═══ Supplied passage ═══

What is it that makes humans engage with a dramatic narrative? Is it linked to our primitive selves, contained within our instinctive experience?

This innovative text argues that understanding how and why our human instincts are brought into play as we watch screen drama is the key to writing it. Analysing four powerful instincts – willpower, logic, morality and emotion – Sam North explores how they determine our level of involvement in their drama, and how screenwriters can use them to develop their craft. Including a variety of both well-known and less famous examples, from The Shawshank Redemption to Samira Makhmalbaf’s The Apple, this book offers a fresh new approach to thinking about, discussing and writing screenplays.

Table of Contents

1. The Map of Desire

Abstract
In Joanna Lumley Meets Will.i.am (Sibley 2014) the actress Joanna Lumley escorted Will.i.am, co-founder of super-group The Black-Eyed Peas, around his home territory in south Los Angeles. She witnessed his good works: he had started a company that developed fabric out of recycled plastic bottles; funded educational initiatives for underprivileged youths; designed a building devoted to the art of music. Will.i.am appeared to be a man at peace, content, and, for someone who exhibited such drive, such purpose, and who offered so many different accomplishments, he was relaxed in his demeanour. Towards the end of the programme Lumley asked him what single quality was it, did he think, that was responsible for his success? He replied, ‘Will.’ Joanna Lumley was initially confused, but then he added, ‘Will I am. Will.’ Joanna Lumley understood – and the logic behind the chopping of his name, William, into three different sections, Will.i.am, became clear. The single quality responsible for his success was willpower. Schopenhauer went further and claimed that willpower is everything. At the outset of the first volume of The World as Will and Representation (1818/2010) he promises to explore, ‘a truth that must be very serious and alarming, if not terrifying to anyone, a truth that can and must be maintained … namely this: “The world is my will”’ (24).

═══ Collected data ═══

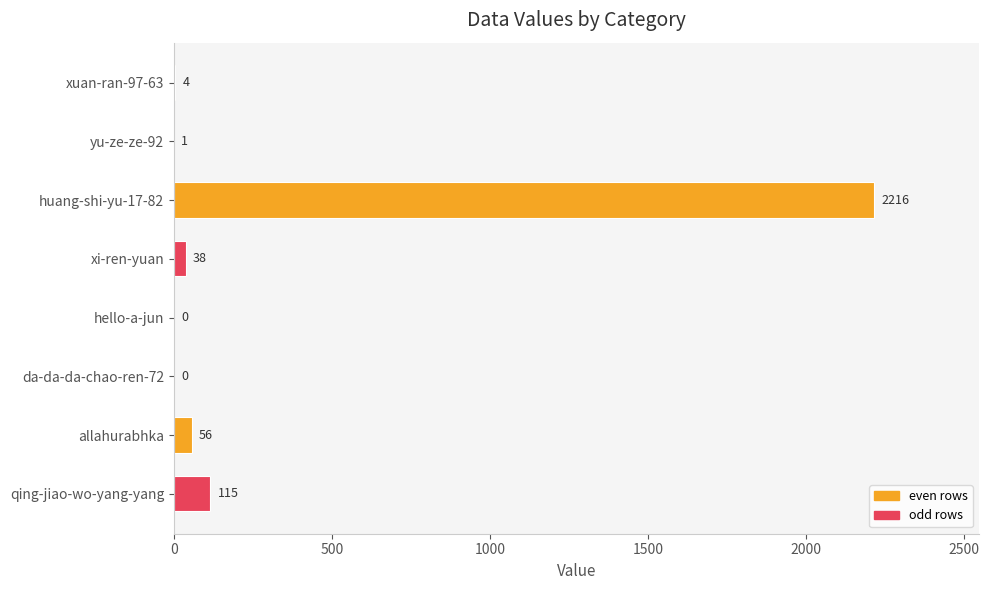

What is the sum of all values?

2430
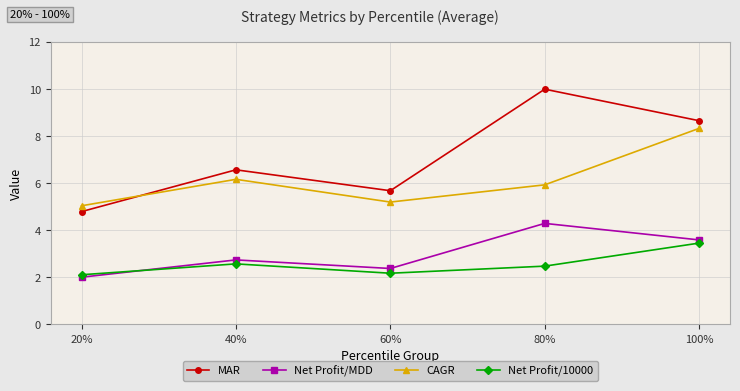

Is the value of Net Profit/10000 at 100% greater than the value of CAGR at 40%?

No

═══

▸ Exercise A
In the passage on screen drama and human instinct, swap "screenwriters" for "filmmakers" and give back everything from "What is it that" down to "and writing screenplays.".
▸ Exercise B
According to the passage on screen drama and human instinct, which four instincts does the book analyze?

▸ Answer space A
What is it that makes humans engage with a dramatic narrative? Is it linked to our primitive selves, contained within our instinctive experience?

This innovative text argues that understanding how and why our human instincts are brought into play as we watch screen drama is the key to writing it. Analysing four powerful instincts – willpower, logic, morality and emotion – Sam North explores how they determine our level of involvement in their drama, and how filmmakers can use them to develop their craft. Including a variety of both well-known and less famous examples, from The Shawshank Redemption to Samira Makhmalbaf’s The Apple, this book offers a fresh new approach to thinking about, discussing and writing screenplays.

▸ Answer space B
Willpower, logic, morality and emotion.